BRADIUM TECHNOLOGIES LLC V. ANDREI IANCU

Before Moore, Reyna, and Chen. Appeal from the Patent Trial and Appeal Board.

Summary: A clear and unambiguous definition of a claim term is required to redefine the term to mean something other than its plain and ordinary meaning.

Microsoft requested Inter Partes Reviews of two patents owned by Bradium. The patents at issue were directed to retrieving large-scale images over network communication channels in low bandwidth conditions to display such images on client devices with limited processing powers. Bradium argued that the claims should be construed to narrowly define “limited bandwidth communication channel” to mean “a wireless or narrowband communications channel,” such that the claimed channel is “substantially permanently limited in bandwidth due to technical constructs on the channel itself.” Bradium asserted that this construction was supported by a statement in the shared written description of both patents that “limited bandwidth conditions may exist due to either the direct technological constraints dictated by the use of a low bandwidth data channel or indirect constraints imposed on relatively high-bandwidth channels by high concurrent user loads.” The Board rejected Bradium’s construction and, instead, construed the claim term to have its plain and ordinary meaning of “a communications channel whose bandwidth is limited.” The Board noted that the patents’ specifications did not define the term and that the plain and ordinary meaning was consistent with the inventor’s testimony.

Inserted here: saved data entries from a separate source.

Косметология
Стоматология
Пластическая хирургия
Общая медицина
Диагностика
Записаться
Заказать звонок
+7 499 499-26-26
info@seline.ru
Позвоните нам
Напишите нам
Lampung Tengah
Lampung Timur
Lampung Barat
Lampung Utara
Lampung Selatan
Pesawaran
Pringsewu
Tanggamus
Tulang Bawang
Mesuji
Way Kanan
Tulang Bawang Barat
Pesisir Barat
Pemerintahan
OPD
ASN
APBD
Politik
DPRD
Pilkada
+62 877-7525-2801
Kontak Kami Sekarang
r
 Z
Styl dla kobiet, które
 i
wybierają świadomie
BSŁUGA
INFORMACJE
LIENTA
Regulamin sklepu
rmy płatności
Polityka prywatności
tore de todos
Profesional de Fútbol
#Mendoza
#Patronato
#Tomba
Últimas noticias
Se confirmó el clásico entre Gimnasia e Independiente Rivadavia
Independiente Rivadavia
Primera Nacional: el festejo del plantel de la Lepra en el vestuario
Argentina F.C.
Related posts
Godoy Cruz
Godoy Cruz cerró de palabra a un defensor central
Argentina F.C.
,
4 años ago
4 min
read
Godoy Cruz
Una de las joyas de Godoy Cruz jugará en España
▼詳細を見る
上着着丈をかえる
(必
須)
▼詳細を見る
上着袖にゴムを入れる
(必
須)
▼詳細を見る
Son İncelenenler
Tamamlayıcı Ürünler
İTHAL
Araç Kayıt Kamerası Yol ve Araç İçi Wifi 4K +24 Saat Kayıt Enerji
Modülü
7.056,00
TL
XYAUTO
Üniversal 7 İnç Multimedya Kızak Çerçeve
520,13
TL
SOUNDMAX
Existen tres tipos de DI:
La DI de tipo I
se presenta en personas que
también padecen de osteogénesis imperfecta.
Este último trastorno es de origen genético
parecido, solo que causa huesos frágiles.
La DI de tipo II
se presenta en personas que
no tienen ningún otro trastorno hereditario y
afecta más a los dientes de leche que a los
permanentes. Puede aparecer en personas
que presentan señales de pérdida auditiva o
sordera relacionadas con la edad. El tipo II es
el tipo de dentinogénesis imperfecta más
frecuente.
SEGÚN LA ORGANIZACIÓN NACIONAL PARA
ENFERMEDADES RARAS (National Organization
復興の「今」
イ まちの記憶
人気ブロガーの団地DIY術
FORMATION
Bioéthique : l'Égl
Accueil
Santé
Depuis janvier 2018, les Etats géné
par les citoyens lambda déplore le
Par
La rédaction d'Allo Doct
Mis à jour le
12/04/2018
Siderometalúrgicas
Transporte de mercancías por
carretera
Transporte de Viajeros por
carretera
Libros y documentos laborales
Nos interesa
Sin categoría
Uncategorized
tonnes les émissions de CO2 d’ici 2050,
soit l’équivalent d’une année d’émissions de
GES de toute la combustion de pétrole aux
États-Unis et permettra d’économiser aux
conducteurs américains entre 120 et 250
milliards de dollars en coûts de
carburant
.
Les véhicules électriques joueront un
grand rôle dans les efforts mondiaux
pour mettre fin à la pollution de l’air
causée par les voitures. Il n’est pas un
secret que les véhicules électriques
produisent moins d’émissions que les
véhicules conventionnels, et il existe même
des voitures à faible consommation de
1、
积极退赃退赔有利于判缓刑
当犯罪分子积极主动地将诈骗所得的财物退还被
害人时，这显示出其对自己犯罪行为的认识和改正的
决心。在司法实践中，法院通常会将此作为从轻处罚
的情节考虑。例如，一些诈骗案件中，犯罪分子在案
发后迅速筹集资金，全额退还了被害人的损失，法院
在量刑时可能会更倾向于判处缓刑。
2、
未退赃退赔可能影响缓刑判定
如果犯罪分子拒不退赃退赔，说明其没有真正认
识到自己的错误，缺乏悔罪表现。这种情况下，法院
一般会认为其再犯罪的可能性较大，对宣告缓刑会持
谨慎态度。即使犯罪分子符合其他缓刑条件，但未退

Based on this construction, the Board invalidated the claims over the cited prior art.

The Federal Circuit affirmed the Board’s decision. The Federal Circuit acknowledged that the cited statement in the shared written description does distinguish between low-bandwidth and high-bandwidth channels, but the statement does not provide that a limited bandwidth communications channel cannot be a high-bandwidth channel. The Federal Circuit reasoned that the statement actually supports the Board’s construction because it makes it clear that limited bandwidth can result from either “direct technological constraints” or “indirect constraints” such as “high concurrent user loads.” Furthermore, the Federal Circuit explained that a single statement describing two causes for limited bandwidth is not a clear and unambiguous definition limiting the term to only one cause, which would be contrary to the term’s plain and ordinary meaning. Accordingly, the Federal Circuit affirmed the Board’s decision finding that all challenged claims were invalid as obvious.